## [Instructions for the task]
Where the string "linejoin" occurs in a line of the entries below, copy that line.

(Stored dataset items)
■ ■ ■ ■

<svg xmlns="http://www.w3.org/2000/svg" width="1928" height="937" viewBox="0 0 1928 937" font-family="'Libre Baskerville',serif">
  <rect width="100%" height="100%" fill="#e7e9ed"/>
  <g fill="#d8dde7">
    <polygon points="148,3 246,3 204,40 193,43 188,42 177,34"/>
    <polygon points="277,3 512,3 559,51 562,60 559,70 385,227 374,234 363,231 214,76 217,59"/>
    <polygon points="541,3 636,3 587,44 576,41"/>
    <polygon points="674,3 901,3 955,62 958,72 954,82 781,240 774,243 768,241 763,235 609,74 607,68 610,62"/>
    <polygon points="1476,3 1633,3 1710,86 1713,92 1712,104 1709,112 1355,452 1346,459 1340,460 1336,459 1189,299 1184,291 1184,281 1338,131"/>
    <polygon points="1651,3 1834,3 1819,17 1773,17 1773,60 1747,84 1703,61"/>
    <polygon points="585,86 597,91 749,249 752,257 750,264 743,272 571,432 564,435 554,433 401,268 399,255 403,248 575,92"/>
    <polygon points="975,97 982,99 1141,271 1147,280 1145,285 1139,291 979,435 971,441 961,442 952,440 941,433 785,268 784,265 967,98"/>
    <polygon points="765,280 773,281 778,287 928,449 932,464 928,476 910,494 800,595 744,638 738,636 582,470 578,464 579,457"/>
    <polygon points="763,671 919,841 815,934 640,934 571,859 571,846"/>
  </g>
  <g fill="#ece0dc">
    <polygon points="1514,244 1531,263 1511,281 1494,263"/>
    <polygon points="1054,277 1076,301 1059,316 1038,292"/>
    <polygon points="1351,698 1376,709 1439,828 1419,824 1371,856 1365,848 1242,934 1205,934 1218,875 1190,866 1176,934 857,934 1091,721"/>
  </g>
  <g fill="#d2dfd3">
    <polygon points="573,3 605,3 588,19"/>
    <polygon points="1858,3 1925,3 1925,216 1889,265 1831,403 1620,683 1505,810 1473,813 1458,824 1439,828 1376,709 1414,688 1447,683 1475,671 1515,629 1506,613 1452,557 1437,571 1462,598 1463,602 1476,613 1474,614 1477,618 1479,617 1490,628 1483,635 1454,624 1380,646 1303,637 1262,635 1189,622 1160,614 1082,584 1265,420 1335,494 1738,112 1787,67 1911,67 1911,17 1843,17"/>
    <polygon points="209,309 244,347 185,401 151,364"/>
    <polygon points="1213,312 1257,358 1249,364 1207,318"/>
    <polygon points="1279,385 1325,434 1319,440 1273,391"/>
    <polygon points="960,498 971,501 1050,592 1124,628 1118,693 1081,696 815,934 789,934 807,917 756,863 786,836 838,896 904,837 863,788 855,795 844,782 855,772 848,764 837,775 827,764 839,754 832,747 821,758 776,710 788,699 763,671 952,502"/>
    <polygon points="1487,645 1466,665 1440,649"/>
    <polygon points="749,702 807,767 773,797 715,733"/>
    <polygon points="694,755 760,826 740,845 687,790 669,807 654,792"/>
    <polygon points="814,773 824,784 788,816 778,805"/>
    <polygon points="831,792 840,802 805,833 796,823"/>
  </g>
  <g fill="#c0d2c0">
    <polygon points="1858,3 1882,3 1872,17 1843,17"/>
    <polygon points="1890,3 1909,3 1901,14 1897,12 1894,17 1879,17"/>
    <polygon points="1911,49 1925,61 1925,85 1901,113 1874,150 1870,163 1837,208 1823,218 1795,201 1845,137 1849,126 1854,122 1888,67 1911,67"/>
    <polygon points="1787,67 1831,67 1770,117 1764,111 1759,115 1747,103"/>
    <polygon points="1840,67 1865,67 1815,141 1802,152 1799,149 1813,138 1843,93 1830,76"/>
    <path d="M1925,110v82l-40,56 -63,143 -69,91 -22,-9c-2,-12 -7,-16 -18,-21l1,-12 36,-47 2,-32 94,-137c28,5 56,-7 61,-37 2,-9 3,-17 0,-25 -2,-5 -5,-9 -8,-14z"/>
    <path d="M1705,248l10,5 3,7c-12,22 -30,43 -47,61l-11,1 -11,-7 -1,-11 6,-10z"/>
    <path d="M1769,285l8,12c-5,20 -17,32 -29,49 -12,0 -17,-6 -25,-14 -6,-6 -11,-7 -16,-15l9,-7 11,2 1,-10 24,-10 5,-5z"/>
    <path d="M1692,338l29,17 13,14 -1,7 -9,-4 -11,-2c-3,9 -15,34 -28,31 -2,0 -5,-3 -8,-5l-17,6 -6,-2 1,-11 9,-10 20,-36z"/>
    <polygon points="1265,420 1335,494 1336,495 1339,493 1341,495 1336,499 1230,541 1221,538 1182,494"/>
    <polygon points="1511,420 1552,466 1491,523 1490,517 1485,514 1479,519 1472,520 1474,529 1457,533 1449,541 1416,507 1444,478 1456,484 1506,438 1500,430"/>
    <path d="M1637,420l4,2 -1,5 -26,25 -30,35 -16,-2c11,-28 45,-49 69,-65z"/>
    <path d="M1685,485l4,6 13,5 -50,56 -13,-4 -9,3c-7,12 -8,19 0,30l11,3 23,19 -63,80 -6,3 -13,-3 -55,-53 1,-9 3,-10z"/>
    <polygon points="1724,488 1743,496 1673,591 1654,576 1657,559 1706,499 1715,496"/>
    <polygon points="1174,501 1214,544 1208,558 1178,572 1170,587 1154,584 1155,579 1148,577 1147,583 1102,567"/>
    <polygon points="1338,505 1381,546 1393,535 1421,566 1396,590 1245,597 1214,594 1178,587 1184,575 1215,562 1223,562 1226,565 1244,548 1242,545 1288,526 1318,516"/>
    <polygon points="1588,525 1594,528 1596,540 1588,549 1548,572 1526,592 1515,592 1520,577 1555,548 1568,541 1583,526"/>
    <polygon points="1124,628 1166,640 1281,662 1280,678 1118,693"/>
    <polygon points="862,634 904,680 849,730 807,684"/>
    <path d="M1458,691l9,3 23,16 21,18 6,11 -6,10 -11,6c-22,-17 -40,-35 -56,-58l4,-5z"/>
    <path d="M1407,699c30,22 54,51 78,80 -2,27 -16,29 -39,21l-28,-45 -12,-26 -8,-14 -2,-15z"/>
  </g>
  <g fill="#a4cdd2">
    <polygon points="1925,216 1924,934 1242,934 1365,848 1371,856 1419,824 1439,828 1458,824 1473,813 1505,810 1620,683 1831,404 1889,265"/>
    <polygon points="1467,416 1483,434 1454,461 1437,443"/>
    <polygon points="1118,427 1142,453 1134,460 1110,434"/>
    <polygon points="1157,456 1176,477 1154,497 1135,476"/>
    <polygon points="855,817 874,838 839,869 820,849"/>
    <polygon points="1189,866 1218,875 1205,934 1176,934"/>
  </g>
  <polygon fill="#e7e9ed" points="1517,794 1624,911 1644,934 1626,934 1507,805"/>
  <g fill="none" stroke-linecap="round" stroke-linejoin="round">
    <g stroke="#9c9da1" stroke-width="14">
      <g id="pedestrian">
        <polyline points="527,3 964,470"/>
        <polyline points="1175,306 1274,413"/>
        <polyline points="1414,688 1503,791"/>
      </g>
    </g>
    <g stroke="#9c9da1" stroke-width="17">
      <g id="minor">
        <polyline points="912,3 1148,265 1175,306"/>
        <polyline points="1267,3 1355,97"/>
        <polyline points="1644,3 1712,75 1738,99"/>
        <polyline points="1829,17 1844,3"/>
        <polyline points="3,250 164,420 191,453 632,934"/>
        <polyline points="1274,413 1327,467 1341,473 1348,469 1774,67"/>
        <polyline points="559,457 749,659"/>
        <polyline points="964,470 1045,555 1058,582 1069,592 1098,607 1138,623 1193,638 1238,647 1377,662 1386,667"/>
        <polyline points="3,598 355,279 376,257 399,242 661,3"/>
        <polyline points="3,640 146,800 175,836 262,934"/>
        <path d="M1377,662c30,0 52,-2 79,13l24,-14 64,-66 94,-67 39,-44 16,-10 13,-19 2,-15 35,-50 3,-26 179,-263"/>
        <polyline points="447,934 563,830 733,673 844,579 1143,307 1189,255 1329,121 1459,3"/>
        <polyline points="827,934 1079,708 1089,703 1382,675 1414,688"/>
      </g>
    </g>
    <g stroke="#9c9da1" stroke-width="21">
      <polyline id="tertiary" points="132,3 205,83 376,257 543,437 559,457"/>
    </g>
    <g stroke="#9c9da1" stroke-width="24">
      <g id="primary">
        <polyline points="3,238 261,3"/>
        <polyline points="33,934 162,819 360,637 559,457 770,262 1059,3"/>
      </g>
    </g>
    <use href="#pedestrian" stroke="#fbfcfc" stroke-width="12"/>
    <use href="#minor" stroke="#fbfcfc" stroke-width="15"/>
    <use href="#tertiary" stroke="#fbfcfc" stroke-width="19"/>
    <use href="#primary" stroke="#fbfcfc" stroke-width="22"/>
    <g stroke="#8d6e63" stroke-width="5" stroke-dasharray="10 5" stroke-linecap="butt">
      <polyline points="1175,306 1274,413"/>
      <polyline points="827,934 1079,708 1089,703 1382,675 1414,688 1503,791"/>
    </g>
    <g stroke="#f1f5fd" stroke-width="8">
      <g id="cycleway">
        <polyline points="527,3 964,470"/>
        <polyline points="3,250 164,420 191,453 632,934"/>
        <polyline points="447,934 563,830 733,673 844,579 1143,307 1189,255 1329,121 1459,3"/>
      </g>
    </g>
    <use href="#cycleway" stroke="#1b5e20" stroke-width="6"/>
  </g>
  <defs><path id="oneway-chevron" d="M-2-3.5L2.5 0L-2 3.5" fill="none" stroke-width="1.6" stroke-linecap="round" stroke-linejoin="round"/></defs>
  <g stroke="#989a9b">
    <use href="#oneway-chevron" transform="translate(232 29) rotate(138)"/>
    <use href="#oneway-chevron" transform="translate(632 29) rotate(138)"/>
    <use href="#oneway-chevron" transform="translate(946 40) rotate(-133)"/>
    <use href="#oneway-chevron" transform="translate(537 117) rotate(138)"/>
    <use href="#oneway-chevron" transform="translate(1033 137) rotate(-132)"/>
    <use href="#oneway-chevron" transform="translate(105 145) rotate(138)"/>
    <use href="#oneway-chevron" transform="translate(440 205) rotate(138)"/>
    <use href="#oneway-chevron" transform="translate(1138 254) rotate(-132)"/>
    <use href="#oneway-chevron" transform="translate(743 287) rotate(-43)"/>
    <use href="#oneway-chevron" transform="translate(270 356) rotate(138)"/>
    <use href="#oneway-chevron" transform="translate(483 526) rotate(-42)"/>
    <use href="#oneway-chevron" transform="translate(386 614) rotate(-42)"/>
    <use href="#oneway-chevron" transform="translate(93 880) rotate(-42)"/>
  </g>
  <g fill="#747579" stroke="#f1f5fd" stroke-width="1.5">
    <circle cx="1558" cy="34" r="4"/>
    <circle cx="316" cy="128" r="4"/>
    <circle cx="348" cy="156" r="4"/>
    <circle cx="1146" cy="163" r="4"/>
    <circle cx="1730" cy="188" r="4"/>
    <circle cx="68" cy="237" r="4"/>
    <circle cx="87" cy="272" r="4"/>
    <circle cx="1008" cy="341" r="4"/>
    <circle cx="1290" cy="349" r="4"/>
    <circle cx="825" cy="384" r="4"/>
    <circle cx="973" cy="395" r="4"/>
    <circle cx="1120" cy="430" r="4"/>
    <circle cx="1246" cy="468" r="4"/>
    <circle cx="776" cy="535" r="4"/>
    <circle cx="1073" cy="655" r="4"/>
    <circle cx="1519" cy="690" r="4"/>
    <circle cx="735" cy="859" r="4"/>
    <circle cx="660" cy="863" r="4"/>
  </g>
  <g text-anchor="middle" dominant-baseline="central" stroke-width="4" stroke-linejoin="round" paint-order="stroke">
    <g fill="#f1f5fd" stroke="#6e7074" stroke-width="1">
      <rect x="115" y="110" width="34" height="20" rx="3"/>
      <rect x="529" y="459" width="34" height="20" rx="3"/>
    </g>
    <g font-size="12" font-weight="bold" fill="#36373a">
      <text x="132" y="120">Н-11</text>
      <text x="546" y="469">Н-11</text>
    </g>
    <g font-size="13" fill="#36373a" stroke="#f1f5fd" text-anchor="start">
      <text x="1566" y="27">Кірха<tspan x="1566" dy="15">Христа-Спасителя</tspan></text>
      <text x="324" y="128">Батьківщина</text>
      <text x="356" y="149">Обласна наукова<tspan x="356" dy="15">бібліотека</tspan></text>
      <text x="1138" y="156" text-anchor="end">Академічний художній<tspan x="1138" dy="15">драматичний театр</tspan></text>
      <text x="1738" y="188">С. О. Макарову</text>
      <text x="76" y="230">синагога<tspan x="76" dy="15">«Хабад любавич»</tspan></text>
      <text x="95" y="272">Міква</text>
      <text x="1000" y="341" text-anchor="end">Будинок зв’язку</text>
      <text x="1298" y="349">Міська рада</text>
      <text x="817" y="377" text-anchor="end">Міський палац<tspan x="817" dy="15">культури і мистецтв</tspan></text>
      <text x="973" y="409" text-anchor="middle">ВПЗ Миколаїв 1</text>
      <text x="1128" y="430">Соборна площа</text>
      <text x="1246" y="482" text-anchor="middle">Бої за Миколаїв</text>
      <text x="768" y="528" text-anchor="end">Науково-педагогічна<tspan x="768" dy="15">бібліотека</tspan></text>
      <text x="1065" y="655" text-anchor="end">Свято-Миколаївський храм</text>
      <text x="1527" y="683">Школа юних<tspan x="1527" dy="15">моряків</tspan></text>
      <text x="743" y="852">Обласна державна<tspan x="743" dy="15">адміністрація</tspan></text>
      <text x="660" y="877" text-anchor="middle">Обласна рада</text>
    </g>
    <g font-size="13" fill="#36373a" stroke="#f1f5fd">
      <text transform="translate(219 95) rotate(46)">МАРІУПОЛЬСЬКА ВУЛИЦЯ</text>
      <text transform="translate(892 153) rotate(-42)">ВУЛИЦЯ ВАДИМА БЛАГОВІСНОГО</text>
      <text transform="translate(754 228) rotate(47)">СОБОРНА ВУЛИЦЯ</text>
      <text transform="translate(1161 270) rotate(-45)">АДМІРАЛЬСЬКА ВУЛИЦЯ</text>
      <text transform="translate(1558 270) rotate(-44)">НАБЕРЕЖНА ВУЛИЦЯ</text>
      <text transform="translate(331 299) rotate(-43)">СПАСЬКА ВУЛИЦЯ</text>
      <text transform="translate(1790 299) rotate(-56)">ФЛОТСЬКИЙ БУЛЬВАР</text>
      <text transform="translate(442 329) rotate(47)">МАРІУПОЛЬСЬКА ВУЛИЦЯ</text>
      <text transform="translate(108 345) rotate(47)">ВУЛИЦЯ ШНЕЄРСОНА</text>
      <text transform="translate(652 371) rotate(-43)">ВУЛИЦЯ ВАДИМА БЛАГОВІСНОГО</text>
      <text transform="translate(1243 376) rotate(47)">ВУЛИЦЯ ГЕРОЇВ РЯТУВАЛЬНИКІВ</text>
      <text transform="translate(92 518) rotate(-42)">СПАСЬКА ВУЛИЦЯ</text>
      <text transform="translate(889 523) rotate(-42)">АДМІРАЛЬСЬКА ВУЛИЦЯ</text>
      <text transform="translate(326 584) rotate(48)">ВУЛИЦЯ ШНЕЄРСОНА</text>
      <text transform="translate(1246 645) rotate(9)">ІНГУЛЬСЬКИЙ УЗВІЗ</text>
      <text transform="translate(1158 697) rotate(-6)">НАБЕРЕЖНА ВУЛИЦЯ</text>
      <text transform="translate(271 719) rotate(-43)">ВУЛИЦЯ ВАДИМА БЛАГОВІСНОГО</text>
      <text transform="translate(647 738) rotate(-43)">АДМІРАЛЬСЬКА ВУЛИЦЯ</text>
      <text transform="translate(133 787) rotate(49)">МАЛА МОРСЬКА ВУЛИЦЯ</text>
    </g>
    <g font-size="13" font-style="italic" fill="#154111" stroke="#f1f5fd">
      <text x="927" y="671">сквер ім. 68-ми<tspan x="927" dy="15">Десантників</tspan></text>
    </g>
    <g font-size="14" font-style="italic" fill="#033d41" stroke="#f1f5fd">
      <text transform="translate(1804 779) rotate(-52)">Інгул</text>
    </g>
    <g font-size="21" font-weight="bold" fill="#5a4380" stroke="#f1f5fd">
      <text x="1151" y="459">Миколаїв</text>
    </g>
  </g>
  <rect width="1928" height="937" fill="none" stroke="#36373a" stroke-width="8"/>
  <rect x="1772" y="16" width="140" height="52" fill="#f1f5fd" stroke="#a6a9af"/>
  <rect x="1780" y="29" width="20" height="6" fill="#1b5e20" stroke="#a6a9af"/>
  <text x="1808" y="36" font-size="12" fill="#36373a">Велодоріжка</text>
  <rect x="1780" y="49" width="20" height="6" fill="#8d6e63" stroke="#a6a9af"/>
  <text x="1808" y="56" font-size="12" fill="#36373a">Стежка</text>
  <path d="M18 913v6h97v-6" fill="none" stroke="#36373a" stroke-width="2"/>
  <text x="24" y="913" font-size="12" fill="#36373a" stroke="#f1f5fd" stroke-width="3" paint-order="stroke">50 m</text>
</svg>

■ ■ ■ ■

## [Response to this exercise]
  <g fill="none" stroke-linecap="round" stroke-linejoin="round">
  <defs><path id="oneway-chevron" d="M-2-3.5L2.5 0L-2 3.5" fill="none" stroke-width="1.6" stroke-linecap="round" stroke-linejoin="round"/></defs>
  <g text-anchor="middle" dominant-baseline="central" stroke-width="4" stroke-linejoin="round" paint-order="stroke">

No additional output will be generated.